## Task set
1) Answer these about the pandas thread:
(a) What name was given to the pandas dataframe?
(b) What are the three column names in the csv file?
(c) What error message did the first attempt produce?
2) Please copy the pandas thread word for word between "A have a csv" and "blank or NaN.", inclusive.
3) Carry on with the pandas thread from the point where it stops.

A have a csv file with columns as below:
Last_Price, Price, Marked
3,2.89,
1.99,2.09,
3.9,3.79,
I created a pandas dataframe named subdf. I want to compare last digit of Last_Price and Price columns, If they are not equal I assign 'X' to the column 'Marked' otherwise leave it as blank or NaN.
I have tried:
subdf['Marked'] = np.where([x.strip()[-1] for x in subdf['Last_Price']] == [x.strip()[-1] for x in subdf['Price']],
'X',
np.nan)
It says: AttributeError: 'float' object has no attribute 'strip'
I tried the below as well but it didn't work. It doesn't capture last digit. I guess I need a for loop as well.
str(subdf['Price']).strip()[-1]
CodePudding user response:
Here's an example.

## Source material
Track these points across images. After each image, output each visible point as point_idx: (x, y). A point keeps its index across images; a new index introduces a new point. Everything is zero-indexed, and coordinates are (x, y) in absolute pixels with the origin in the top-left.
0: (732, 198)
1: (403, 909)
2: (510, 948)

## Answers to the exercises
1)
(a) subdf
(b) Last_Price, Price, Marked
(c) AttributeError: 'float' object has no attribute 'strip'

2)
A have a csv file with columns as below:
Last_Price, Price, Marked
3,2.89,
1.99,2.09,
3.9,3.79,
I created a pandas dataframe named subdf. I want to compare last digit of Last_Price and Price columns, If they are not equal I assign 'X' to the column 'Marked' otherwise leave it as blank or NaN.

3)
It assumes that all prices have 2 digits or less after the decimal point. And that for "3" you want to compare for the "0" in "3.00" and not the last digit "3".
Multiplying by 10 moves only the last digit to the end
Then doing a MOD (%) division by 1 removes the front.
Please note: I removed the spaces from the csv captions to allow proper importing of the names
import pandas as pd
import io
TESTDATA = """Last_Price,Price,Marked
3,2.89,
1.99,2.09,
3.9,3.79,"""
subdf = pd.read_csv(io.StringIO(TESTDATA), sep=",")
subdf.loc[((subdf['Last_Price'] * 10) % 1) !=
((subdf['Price'] * 10) % 1), 'Marked'] = 'X'
print(subdf)
The result
Last_Price Price Marked
0 3.00 2.89 X
1 1.99 2.09 NaN
2 3.90 3.79 X
If you really want to compare against the string output, so the "9" from "3.9" vs "3.79" match, then import the dataframe as a str
import pandas as pd
import io
TESTDATA = """Last_Price,Price,Marked
3,2.89,
1.99,2.09,
3.9,3.79,"""
subdf = pd.read_csv(io.StringIO(TESTDATA), sep=",", dtype='str')
subdf.loc[(subdf['Last_Price'].str.slice(-1)) !=
(subdf['Price'].str.slice(-1)), 'Marked'] = 'X'
print(subdf)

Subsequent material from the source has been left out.